Reformatting historical "before metering" data into per-tier buckets. The per-tier metering is new code; everything before its deploy date has no tier attribution. Rather than guess (some heuristic based on what tier the customer was on at the time, which is a moving target), we surface the limitation honestly in the modal's footer.

Operational notes

The metering change touches the request hot path. Each proxied request now does two extra HINCRBY calls into the per-tier counters. We benchmarked it at sub-millisecond per request on the production Redis path; the gateway's total request-handling budget is in tens of milliseconds, so the addition is statistical noise. Zero customer-visible latency impact.
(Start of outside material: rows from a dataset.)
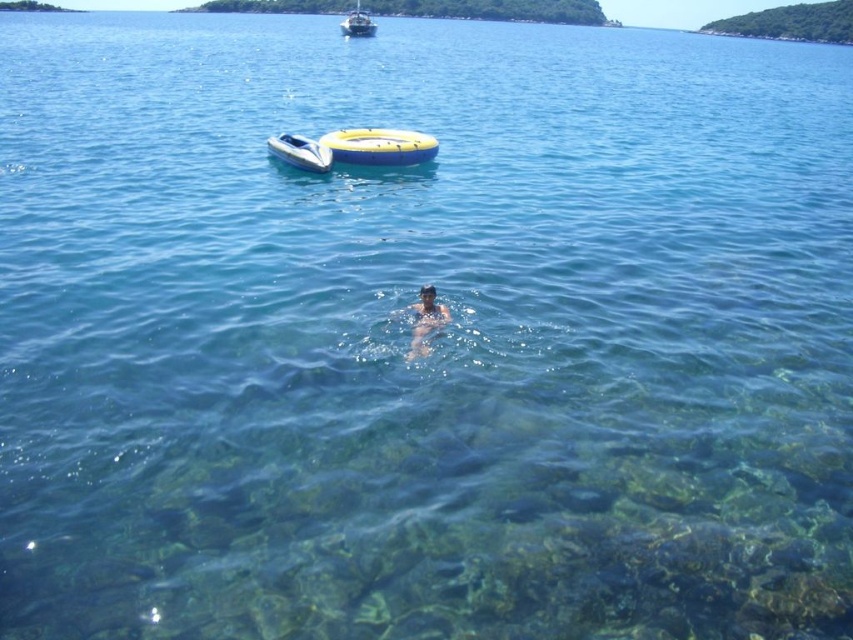
Does white plastic boat at upper center come in front of skinny swimmer at center?

No, white plastic boat at upper center is further to the viewer.

Can you confirm if white plastic boat at upper center is thinner than skinny swimmer at center?

No, white plastic boat at upper center is not thinner than skinny swimmer at center.

Identify the location of white plastic boat at upper center. This screenshot has height=640, width=853. (300, 152).

Which is more to the left, white plastic boat at upper center or white glossy boat at upper center?

white glossy boat at upper center

Looking at this image, who is shorter, white plastic boat at upper center or white glossy boat at upper center?

white plastic boat at upper center is shorter.

The height and width of the screenshot is (640, 853). I want to click on white plastic boat at upper center, so click(x=300, y=152).

Who is taller, skinny swimmer at center or white glossy boat at upper center?

Standing taller between the two is white glossy boat at upper center.

Describe the element at coordinates (426, 320) in the screenshot. The width and height of the screenshot is (853, 640). I see `skinny swimmer at center` at that location.

Who is more forward, (421, 316) or (357, 22)?

Point (421, 316) is more forward.

Find the location of `skinny swimmer at center`. skinny swimmer at center is located at coordinates point(426,320).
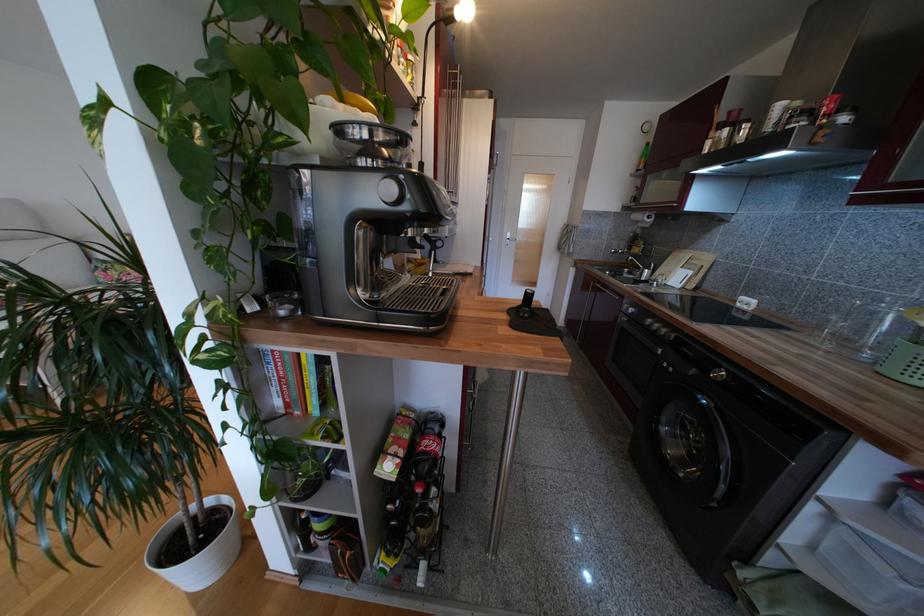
The cost-basis prices in the per-tier breakdown are computed client-side from a copy of the gateway's tier table. If we change pricing in the gateway, the dashboard's "Spend" column drifts until the table is updated. We considered storing per-tier spend directly in Redis but rejected it — pricing changes would require a backfill, and the customer's authoritative balance ledger is unaffected either way. The math is cheap; recomputing every time is the better shape.

What we hope this teaches

Mostly, the audit reminded us how easy it is for a dashboard to drift into low-grade dishonesty. None of the bugs we shipped were lies — every one was an unintended consequence of a sensible-at-the-time decision (hardcode the badge because nothing has changed yet; always test Standard because that's the default; show latency because we have the data). The cumulative effect was a dashboard that was more useful for the engineer who built it than for the customer who used it.

We don't think this is a rare class of mistake. Most dashboards have a few — the boundary between "accurate measurement" and "honest presentation" is exactly where small bugs hide. The fix is not to write more code; it's to spend a half-day reading every line of the UI as if you don't know what it's supposed to mean. That's the audit that produced this rebuild.

If you spot something in your dashboard that doesn't match what you're actually seeing on the proxy — please tell us. The shortest path to a better product is a customer noticing what the team behind it missed.